“I rummaging!” Magdalen stammered. “Hester has queer fancies. She took it into her head that Mrs. Irving was rummaging, as she calls it, and insisted that I should go and see; so I went, to quiet her.”
“And got a cobweb in your hair,” Roger added, playfully brushing from her hair the cobweb which she had gotten under the roof, and which he held up before her.
“Oh, Mr. Irving!” Magdalen exclaimed, in real distress, for she did not like the expression of the eyes fastened upon her. “I don’t know what Hester may have said to you, but she has such queer ideas, and she would make me go where she said Mrs. Irving was, and I went; but I meant no harm, believe me, won’t you?”
Her cheeks were scarlet, and her eyes were filling with tears as they looked up to Roger, who laughed merrily, and said:
“Of course I believe you; for what possible harm could there be in your going to the garret after Mrs.
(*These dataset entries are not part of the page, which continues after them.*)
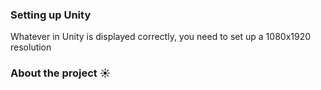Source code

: ### Setting up Unity
Whatever in Unity is displayed correctly, you need to set up a 1080x1920 resolution

### About the project ☀

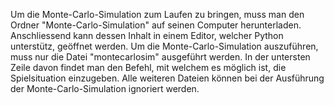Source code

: Um die Monte-Carlo-Simulation zum Laufen zu bringen, muss man den Ordner "Monte-Carlo-Simulation" auf seinen Computer herunterladen. Anschliessend kann dessen Inhalt in einem Editor, welcher Python unterstütz, geöffnet werden. 
Um die Monte-Carlo-Simulation auszuführen, muss nur die Datei "montecarlosim" ausgeführt werden. In der untersten Zeile davon findet man den Befehl, mit welchem es möglich ist, die Spielsituation einzugeben.
Alle weiteren Dateien können bei der Ausführung der Monte-Carlo-Simulation ignoriert werden.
Irving, or what could Hester think she was there for?”
He knew then where she had been. Hester had let that out, but had she told him anything further? Magdalen did not know. She was resolved, however, that she would tell him nothing herself, so she merely replied:
“Hester is often out of her head, and when she is she seems to think that Mrs. Irving meditates some harm to you.”
“I discovered that from what she said while you were gone,” Roger rejoined; and then, looking at the clock, he saw it was nearly one, and asked Magdalen if she would not like him to watch while she slept.
If he knew of the loose plank, or had a thought of the will, he gave no sign of his knowledge; he only seemed anxious about Magdalen, and afraid that she would over-exert herself, and when she refused to sleep, he insisted upon sitting with her and sharing her vigils.
“It must be tedious to watch alone,” he said, and then he brought the large chair he was accustomed to read in, and made Magdalen sit in it, and found a pillow for her head, and bade her keep quiet and try to rest.